We just watched Harry Potter and the Half-Blood Prince (HP6), the sixth installment of the seven-part story of The Boy Who Lived, originally penned by JK Rowling, and brought to life in the big screen by David Yates. HP6 is a wonderful departure from the usual CGI-burdened films (read: Transformers 2), filled with humanity, humor, and the beginnings of horcrux hunting.
(Spoilers, rants, and raves follow, FYI =])
The film is really for fans. It is not a stand-alone film that those living as castaways in the Antarctic with nary an idea about Harry Potter can just come in from the cold and watch (pun not intended). I must admit that for the first 10 or so minute, and every so often during the film, I had to sort through my mental filing cabinet and recall plots, characters, and nuances from the book, with aid from past movie versions. It’s a fun exercise though to connect this with that, to recall what the Room of Requirement is, or see the Pensieve in action.
The film, thankfully, is not a visual extravaganza. Real fans have had a good dose of that already as they read the book or saw the first five films. My sister and I are delighted to have more of the humanity (muggle-ity?) of the characters brought to the fore; the actors portraying the characters do not disappoint. The silliness of being lovesick, the fury of being scorned, the comfort of friendships, for me, add more dazzle to the film. I think only full-blooded fans will appreciate the necessity of such coming-of-age storylines; they make the characters more relate-able, and hopefully stronger, as they get ready to face the fight of their lives.
But to give credit to where it is due, the scene where Dumbledore saves Harry from the Inferi and they escape from the cave they retrieved a horcrux from is an AMAZING sight to behold. I think it’s the best part of the film, effects-wise.
The darker mood of this current film is a perfect setup for the battle royale and revelations Book 7 contains. As my sister says, it’s a respite, a regrouping film, a film that allows the characters to mature, and the fans to, well, breathe. But the film wasn’t the least bit boring: the humorous interjections, the constant yet subtle references to items in the five past storylines (Ollivander’s torched! Where will I get my wand now?), the wacky exploits of the Weasley twins, the unfolding love story of Hermione and Ron / Ginny and Harry- they all provide fodder for the HP-starved fans.

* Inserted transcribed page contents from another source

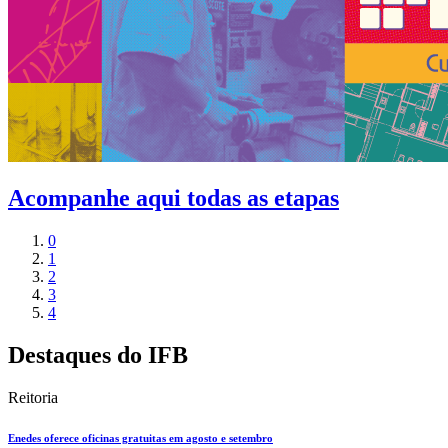
Acompanhe aqui todas as etapas
0
1
2
3
4
Destaques do IFB
Reitoria
Enedes oferece oficinas gratuitas em agosto e setembro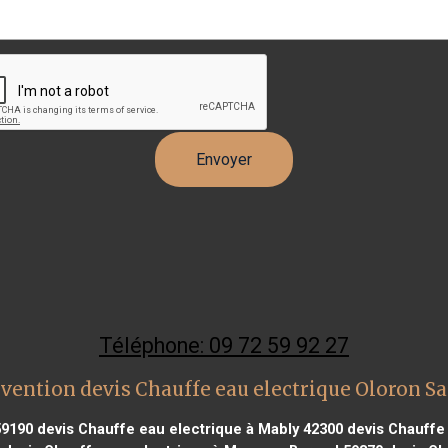
Téléphone: 09 72 59 92 27
vention devis Chauffe eau electrique Oloron S
59190
devis Chauffe eau electrique à Mably 42300
devis Chauffe 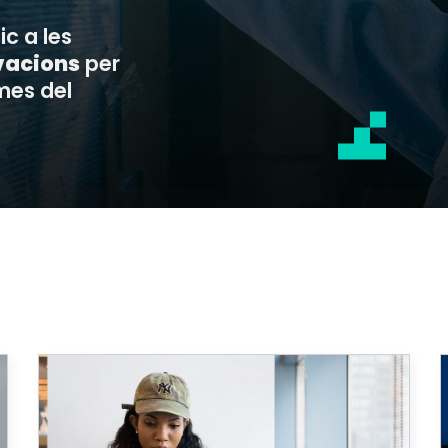
ic a les
vacions
per
mes del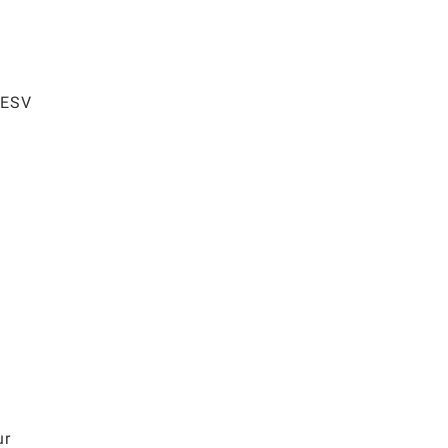
u ESV
ur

It’s sad that many have left the cinema disappointed. (On a more personal note it was infuriating to hear the snoring of the young ‘uns seated in the row in front of us!) Maybe expectations were set too high, maybe the standard they used was HP1. I think it’s a Herculean task to match HP1- seeing Quidditch played or seeing the opening reception meal for the first time is just unmatchable.
Be that as it may, HP6 forms a vital cog in the wheel unraveling the story of The Boy Who Lived versus He Who Must Not Be Named, as the characters solidify their stance, their real values come to the fore and the fight of good against evil is decided on an arena of a higher plane.